What to do — Repeat exactly, and only, the lines below starting at the line that contains "pinky tip: (628, 469)" and ending at the line that contains "middle pip: (247, 124)", inclusive of both.

[Source data]
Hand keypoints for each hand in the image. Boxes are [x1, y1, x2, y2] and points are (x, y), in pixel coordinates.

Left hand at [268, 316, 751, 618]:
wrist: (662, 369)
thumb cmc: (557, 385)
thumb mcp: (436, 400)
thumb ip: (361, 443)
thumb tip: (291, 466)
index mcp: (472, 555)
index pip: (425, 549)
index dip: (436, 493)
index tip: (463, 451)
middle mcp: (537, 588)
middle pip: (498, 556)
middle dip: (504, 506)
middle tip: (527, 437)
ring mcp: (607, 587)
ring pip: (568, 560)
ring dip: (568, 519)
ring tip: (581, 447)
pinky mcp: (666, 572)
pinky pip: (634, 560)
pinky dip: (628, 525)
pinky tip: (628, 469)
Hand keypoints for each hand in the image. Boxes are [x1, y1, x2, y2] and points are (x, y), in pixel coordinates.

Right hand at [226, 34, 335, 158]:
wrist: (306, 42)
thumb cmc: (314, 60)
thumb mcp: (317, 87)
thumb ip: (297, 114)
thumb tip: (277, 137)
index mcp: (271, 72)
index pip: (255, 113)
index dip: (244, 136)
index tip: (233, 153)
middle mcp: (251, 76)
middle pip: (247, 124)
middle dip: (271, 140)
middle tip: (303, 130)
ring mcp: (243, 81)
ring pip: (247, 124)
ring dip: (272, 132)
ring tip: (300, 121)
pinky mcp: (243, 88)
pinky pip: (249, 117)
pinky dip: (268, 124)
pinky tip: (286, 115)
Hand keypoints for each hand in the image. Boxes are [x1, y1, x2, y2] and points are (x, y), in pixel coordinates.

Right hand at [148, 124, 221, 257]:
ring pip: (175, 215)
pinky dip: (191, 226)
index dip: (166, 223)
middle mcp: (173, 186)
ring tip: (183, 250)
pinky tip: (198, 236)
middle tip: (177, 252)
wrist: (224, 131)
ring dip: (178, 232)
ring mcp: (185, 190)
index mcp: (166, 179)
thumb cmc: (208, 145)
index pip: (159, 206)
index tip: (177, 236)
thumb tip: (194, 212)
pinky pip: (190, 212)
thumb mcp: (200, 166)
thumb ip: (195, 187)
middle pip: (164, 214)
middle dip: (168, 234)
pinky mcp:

Worked solution —
pinky tip: (628, 469)
Hand keypoints for each hand in the image. Boxes are [x1, y1, x2, y2] and points are (x, y), in pixel coordinates.

Right hand at [226, 34, 335, 158]:
wrist: (306, 42)
thumb cmc: (314, 60)
thumb mcp: (317, 87)
thumb ip: (297, 114)
thumb tip: (277, 137)
index mcp: (271, 72)
index pip: (255, 113)
index dip: (244, 136)
index tip: (233, 153)
middle mcp: (251, 76)
middle pip: (247, 124)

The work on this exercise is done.